Monday, May 9, 2016

Civil War Sentiments in the Appalachians


When the Civil War broke out in 1861, the Appalachian region was as divided as the country was. I found the research I did for my historical novel, Uprooted by War, set in the North Carolina mountains during this time, interesting.  For example, Cherokee, Haywood, Jackson, and Macon counties in North Carolina were divided near half and half into those who supported the Confederacy and those who supported the Union. This was true in much of the region.
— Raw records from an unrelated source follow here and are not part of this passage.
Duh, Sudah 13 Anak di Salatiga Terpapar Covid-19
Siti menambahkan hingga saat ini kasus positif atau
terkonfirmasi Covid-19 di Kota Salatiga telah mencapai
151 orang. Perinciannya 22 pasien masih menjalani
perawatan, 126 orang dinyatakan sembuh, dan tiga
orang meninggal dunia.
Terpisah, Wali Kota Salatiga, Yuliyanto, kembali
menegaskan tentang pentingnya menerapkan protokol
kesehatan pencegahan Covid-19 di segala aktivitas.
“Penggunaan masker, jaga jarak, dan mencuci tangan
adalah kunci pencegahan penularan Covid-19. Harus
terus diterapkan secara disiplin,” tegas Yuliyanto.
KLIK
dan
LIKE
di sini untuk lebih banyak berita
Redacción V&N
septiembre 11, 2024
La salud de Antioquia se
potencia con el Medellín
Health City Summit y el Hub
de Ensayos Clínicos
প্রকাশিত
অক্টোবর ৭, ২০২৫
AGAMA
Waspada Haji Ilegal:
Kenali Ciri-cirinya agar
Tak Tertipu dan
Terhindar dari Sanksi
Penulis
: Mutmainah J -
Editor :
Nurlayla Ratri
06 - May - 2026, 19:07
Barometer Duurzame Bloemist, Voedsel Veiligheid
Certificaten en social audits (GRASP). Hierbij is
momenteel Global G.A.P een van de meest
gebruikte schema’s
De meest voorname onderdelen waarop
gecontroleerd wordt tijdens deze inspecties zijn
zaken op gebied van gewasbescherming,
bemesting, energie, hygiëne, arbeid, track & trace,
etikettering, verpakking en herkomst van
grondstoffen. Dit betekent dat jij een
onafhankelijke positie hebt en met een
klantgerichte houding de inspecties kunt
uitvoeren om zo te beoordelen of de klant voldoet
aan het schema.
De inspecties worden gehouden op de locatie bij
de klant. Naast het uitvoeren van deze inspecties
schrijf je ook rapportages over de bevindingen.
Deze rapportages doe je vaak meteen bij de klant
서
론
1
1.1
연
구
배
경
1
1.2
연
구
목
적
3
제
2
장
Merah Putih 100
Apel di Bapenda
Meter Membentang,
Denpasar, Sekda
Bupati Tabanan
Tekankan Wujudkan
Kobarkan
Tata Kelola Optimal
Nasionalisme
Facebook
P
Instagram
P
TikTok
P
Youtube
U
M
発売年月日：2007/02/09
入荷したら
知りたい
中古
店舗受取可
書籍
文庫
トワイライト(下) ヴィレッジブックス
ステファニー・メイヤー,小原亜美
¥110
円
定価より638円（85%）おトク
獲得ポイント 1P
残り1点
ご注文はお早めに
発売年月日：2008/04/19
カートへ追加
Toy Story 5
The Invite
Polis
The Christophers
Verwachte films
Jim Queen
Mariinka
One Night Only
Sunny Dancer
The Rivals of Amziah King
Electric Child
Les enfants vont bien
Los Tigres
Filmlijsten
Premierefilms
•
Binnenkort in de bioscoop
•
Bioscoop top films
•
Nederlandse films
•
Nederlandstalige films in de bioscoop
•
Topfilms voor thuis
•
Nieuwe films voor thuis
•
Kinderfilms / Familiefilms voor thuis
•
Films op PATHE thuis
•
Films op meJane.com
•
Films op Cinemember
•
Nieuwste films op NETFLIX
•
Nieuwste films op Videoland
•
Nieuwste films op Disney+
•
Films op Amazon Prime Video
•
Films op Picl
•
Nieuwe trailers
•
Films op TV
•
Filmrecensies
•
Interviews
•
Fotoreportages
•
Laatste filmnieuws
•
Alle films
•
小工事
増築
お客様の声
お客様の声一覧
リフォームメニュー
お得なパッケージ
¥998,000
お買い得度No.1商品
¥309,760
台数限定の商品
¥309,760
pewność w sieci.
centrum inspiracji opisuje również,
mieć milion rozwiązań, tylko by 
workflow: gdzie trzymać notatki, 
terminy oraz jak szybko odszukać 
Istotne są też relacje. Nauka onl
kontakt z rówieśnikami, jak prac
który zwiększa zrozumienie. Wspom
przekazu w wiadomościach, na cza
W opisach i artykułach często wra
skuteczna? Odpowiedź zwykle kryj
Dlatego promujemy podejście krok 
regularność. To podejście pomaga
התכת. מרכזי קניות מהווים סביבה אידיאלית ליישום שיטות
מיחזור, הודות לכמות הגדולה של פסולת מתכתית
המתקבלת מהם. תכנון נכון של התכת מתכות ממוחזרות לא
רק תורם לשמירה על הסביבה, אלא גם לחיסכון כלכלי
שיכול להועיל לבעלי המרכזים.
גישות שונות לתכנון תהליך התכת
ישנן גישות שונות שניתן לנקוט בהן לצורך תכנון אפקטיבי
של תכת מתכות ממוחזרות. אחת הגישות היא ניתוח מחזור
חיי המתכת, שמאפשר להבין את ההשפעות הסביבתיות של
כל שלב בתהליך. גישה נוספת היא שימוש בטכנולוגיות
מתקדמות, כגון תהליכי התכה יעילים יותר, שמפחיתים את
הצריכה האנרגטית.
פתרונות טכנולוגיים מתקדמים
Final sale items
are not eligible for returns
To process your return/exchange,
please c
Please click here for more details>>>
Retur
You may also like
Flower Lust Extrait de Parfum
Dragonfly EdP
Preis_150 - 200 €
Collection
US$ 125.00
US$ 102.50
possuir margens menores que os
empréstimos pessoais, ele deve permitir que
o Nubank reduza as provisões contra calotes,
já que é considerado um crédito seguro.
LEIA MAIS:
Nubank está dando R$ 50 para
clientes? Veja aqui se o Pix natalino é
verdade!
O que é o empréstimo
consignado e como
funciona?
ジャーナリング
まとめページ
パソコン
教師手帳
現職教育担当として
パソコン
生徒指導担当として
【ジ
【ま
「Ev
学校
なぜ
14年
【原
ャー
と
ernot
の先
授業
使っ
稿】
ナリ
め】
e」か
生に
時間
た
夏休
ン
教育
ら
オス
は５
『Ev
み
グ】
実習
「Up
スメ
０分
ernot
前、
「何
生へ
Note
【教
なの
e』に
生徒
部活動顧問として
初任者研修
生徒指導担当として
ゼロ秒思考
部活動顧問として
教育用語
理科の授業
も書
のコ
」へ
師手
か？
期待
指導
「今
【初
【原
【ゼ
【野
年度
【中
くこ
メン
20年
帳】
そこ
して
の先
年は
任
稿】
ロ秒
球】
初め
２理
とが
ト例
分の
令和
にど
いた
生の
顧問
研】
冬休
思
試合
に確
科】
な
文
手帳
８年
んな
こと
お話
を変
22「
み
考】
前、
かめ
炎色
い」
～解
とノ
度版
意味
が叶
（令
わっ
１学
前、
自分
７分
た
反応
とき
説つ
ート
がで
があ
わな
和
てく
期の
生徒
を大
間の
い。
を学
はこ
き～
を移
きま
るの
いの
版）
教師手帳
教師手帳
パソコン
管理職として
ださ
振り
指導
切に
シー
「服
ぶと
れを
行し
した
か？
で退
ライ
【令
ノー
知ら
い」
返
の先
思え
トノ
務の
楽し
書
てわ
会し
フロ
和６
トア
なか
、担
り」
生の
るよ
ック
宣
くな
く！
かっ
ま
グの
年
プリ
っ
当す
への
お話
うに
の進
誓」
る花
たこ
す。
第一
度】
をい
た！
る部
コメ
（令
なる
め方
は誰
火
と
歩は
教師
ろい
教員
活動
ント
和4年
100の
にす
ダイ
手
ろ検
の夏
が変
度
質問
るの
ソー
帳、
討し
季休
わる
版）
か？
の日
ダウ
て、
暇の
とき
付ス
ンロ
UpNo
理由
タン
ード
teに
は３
Just across the state line in Eastern Tennessee, support grew overwhelmingly in favor of the North. The counties of Blount, Cocke, and Sevier had only 20% supporting the Confederacy and 80% who supported the Union. In fact, citizens there were so upset with Tennessee for going with the Confederacy that they started a movement to have Eastern Tennessee break off from the rest of the state and form their own state much the way West Virginia did.

Many of these mountain-dwellers also saw the conflict as a rich man's war that expected the poor man to fight it for them. These people wanted little to do with the war, but of course this soon became impossible. Conscription (the draft), laws like the ones to make citizens give 10% of what they produced to the Confederacy, and the increasing shortage of available goods pulled everyone into the war.

Although Watauga County, North Carolina, where Luke Moretz's farm is located in my book, leaned more heavily toward supporting the Confederacy, Luke decides not to do that. To avoid being conscripted by the Confederates, he travels to East Tennessee to join the Union Army. After some skirmishes in that area, he's sent to Virginia where he's involved in some of the major battles. I tried to show the hardships of the Civil War for the mountain people without the novel becoming too depressing. The readers I've had so far tell me I did.

(All my profits go to scholarship fund for missionary children.)